Finland's festive tart

It isn’t Christmas in Finland without some joulutorttu, translating to “Christmas tart”. These pretty Finnish puff pastries are in the shape of a star or pinwheel and stuffed with prune jam and then dusted with icing sugar.
Prune is the original flavour but you can find apple and other versions too. 
The first mention of these tempting treats, a cross between a cookie and a tart and served with coffee after festive meals, is from the 18th century. 

Greece's Christopsomo sweet bread

Christopsomo, or “Christ’s bread”, is a classic Greek layered Christmas sweet bread holding a lot of spiritual symbolism.
Making Christopsomo, to get ready to serve it on Christmas Day, is a family tradition that dates back thousands of years and is seen as like making an offering to Christ. 
"There’s often a cross to represent Christ and sometimes symbols to show the family’s business"
The ingredients change from household to household but usually include walnuts, raisins and lightly spiced with coves and cinnamon.
Decorations also vary but there’s often a cross to represent Christ and sometimes symbols to show the family’s business, such as fish and boats.
Before cutting and serving the bread, the father of the house will bless it by making the sign of the cross. 

Germany's stollen

Slices of stollen cake at Christmas
Stollen is a yeasted, spiced cake, filled with marzipan, candied fruit, raisins and nuts. It is said to have originated in 1329, in Dresden, during a contest started by the Bishop of Nauruburg.
The Bishop enjoyed the winning entry so much that he ordered a select quantity of grain reserved solely for making the sweet bread.  
In the beginning, the weighty baked breads were cumbersome, weighing around 30 pounds each.
Every year a string of horses parade a huge stollen through the streets of Dresden on the Saturday before the second Sunday of Advent.
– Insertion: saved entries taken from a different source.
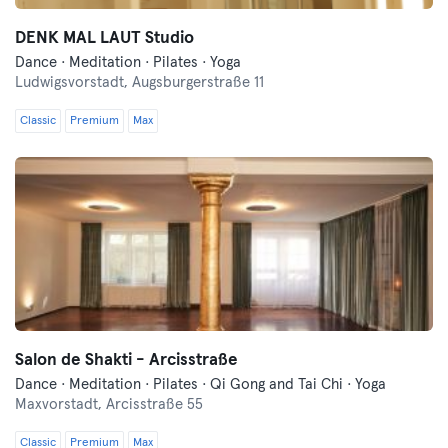
DENK MAL LAUT Studio
Dance · Meditation · Pilates · Yoga
Ludwigsvorstadt,
Augsburgerstraße 11
Classic
Premium
Max
Salon de Shakti - Arcisstraße
Dance · Meditation · Pilates · Qi Gong and Tai Chi · Yoga
Maxvorstadt,
Arcisstraße 55
Classic
Premium
Max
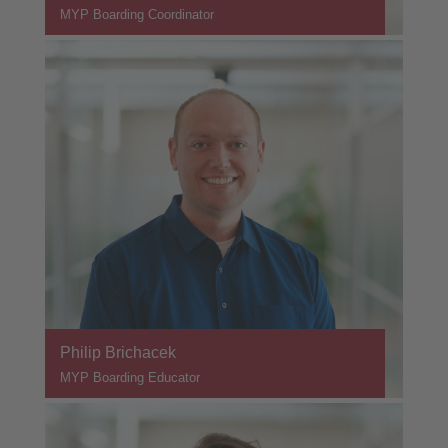
MYP Boarding Coordinator
Philip Brichacek
MYP Boarding Educator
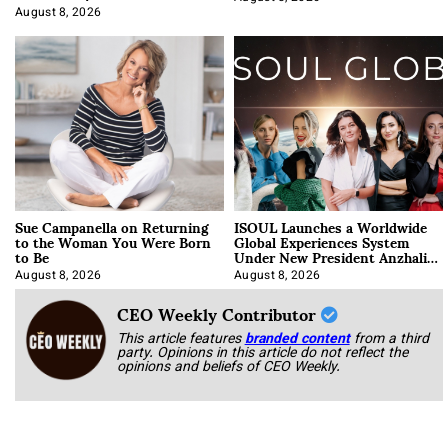
Approach It
August 8, 2026
Sue Campanella on Returning
ISOUL Launches a Worldwide
to the Woman You Were Born
Global Experiences System
to Be
Under New President Anzhalika
Korab
August 8, 2026
August 8, 2026
CEO Weekly Contributor
This article features
branded content
from a third
party. Opinions in this article do not reflect the
opinions and beliefs of CEO Weekly.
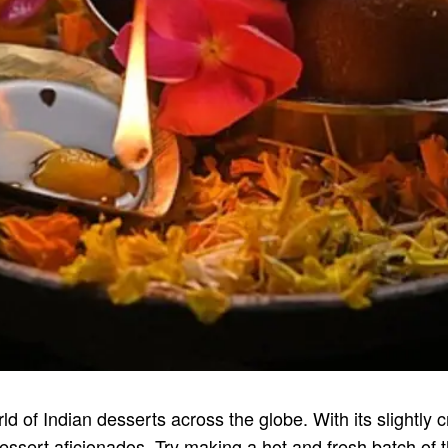
of Indian desserts across the globe. With its slightly c
f dessert aficionados. Try making a hot and fresh batch of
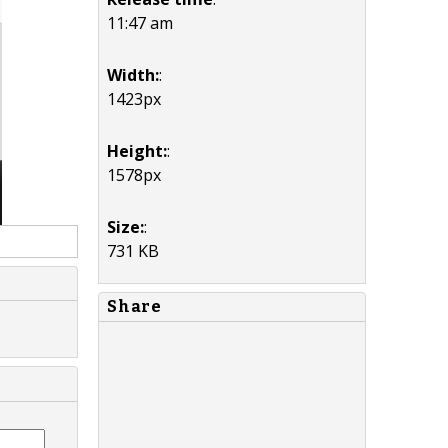
11:47 am
Width:
:
1423px
Height:
:
1578px
Size:
:
731 KB
Share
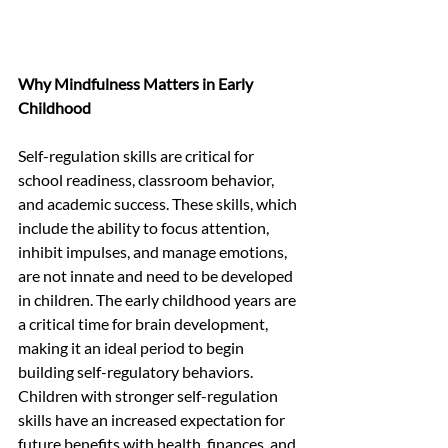
Why Mindfulness Matters in Early 
Childhood
Self-regulation skills are critical for 
school readiness, classroom behavior, 
and academic success. These skills, which 
include the ability to focus attention, 
inhibit impulses, and manage emotions, 
are not innate and need to be developed 
in children. The early childhood years are 
a critical time for brain development, 
making it an ideal period to begin 
building self-regulatory behaviors. 
Children with stronger self-regulation 
skills have an increased expectation for 
future benefits with health, finances, and 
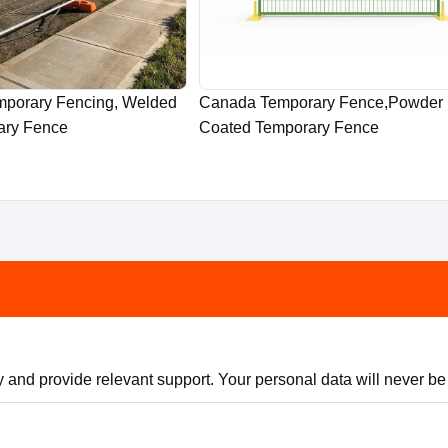
emporary Fencing, Welded
Canada Temporary Fence,Powder
ary Fence
Coated Temporary Fence
 and provide relevant support. Your personal data will never be s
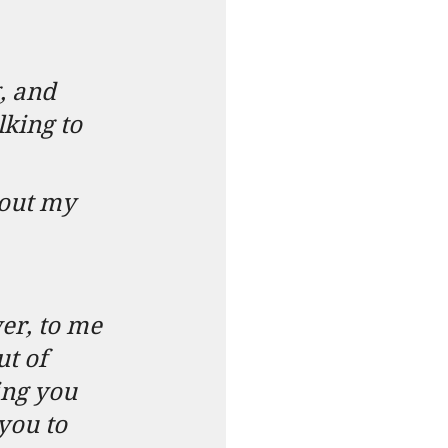
, and 
lking to 
bout my 
wer, to me 
ut of 
king you 
you to 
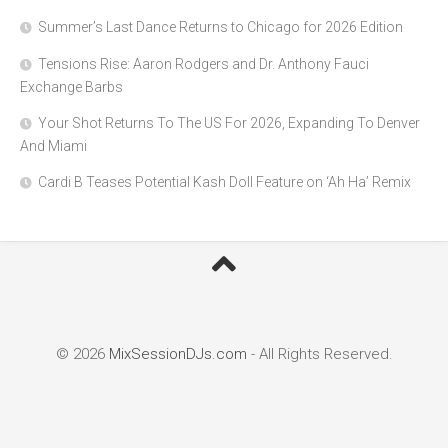
Summer’s Last Dance Returns to Chicago for 2026 Edition
Tensions Rise: Aaron Rodgers and Dr. Anthony Fauci
Exchange Barbs
Your Shot Returns To The US For 2026, Expanding To Denver
And Miami
Cardi B Teases Potential Kash Doll Feature on ‘Ah Ha’ Remix
© 2026
MixSessionDJs.com
- All Rights Reserved.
England's Christmas pudding

Christmas cake is seen up and down the country during Christmas festivities, a dense fruit cake with a marzipan and royal icing topping. 
It was originally plum porridge and created to line people’s stomachs after a long day of religious fasting.
"It was originally plum porridge and created to line people’s stomachs"
Later other fruits and honey were added, leading to Christmas pudding, then in the 16th century, flour and eggs were added and it resembled the kind of fruitcake known today.
Spices were added to symbolise the three wise men and wealthier families wrapped the cakes in marzipan—a tradition that has stuck until today—with icing being a norm for the top. 

Mexico's flat fritters

Buñuelos de Rodilla are fritters served during Christmas. They are addictive whether served plain or doused in a cinnamon-anise syrup.  
Translating to “knee fritters”, this is due to the flat disks of translucent dough being shaped upon the knees of women. The golden fritters are served with atole blanco, a warm corn-based drink, hot chocolate or champurrado, a corn-based hot chocolate.